### Extrait fourni
On ne sait pas pourquoi Ghislaine Dupont et Claude Verlon sont morts. Ils n’ont pas été “criblés de balles”, mais assassinés de sang-froid, l’une de deux balles, l’autre de trois, à 12 kilomètres du centre-ville, de l’endroit où un petit commando les a pris. C’est une exécution. Ou un enlèvement qui a mal tourné. C’étaient des professionnels qui connaissaient parfaitement l’Afrique et la région. Ils n’ont pas fait d’erreur, n’ont pas exploré un coin risqué, pas voulu rencontrer des gens d’Aqmi. Ils étaient à Kidal, sortaient d’une maison connue, après un entretien classique et se déplaçaient en plein jour… inutile de chercher l’erreur.
La guerre a fait tout exploser
Sauf que Kidal est un chaudron. Avant, c’est à dire avant l’insurrection, la ville était sous l’autorité d’Iyad Ag Ghaly, un rebelle historique de la tribu des Ifoghas. Iyad, c’était la noblesse d’épée. À ses côtés, des dignitaires, des chefs de tribus, des hommes respectés et Algabass Ag Intallah, fils du grand Intallah, l’autorité spirituelle suprême des Touaregs, la noblesse de robe.

### Données fournies
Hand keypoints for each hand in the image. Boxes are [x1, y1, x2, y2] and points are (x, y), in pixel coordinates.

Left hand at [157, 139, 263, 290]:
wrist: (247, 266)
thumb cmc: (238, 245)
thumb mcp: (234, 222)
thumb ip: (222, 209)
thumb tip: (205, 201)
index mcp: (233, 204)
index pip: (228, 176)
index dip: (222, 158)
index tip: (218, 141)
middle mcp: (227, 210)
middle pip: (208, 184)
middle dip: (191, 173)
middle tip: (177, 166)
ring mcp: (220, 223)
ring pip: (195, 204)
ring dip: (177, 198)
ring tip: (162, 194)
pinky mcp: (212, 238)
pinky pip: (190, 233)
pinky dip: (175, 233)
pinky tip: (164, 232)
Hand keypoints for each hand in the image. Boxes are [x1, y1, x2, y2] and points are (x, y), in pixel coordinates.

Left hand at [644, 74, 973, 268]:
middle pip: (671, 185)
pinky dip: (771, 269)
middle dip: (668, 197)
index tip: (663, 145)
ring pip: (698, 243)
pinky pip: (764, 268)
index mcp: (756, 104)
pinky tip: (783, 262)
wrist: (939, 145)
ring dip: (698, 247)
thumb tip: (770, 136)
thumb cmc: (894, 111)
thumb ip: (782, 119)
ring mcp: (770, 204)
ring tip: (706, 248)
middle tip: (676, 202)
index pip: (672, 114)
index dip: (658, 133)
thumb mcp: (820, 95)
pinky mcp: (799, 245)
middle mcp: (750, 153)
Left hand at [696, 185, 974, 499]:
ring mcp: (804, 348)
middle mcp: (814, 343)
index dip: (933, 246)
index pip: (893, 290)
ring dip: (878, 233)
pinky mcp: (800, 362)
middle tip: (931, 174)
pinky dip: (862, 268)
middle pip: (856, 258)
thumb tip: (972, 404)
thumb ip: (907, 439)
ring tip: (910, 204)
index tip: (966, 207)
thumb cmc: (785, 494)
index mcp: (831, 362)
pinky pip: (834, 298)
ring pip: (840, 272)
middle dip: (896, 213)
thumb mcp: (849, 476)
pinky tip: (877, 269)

### Consigne
Transcrivez fidèlement le passage de l'extrait fourni qui va de « On ne sait pas » jusqu'à « de chercher l’erreur. » inclus.

### Zone de réponse
On ne sait pas pourquoi Ghislaine Dupont et Claude Verlon sont morts. Ils n’ont pas été “criblés de balles”, mais assassinés de sang-froid, l’une de deux balles, l’autre de trois, à 12 kilomètres du centre-ville, de l’endroit où un petit commando les a pris. C’est une exécution. Ou un enlèvement qui a mal tourné. C’étaient des professionnels qui connaissaient parfaitement l’Afrique et la région. Ils n’ont pas fait d’erreur, n’ont pas exploré un coin risqué, pas voulu rencontrer des gens d’Aqmi. Ils étaient à Kidal, sortaient d’une maison connue, après un entretien classique et se déplaçaient en plein jour… inutile de chercher l’erreur.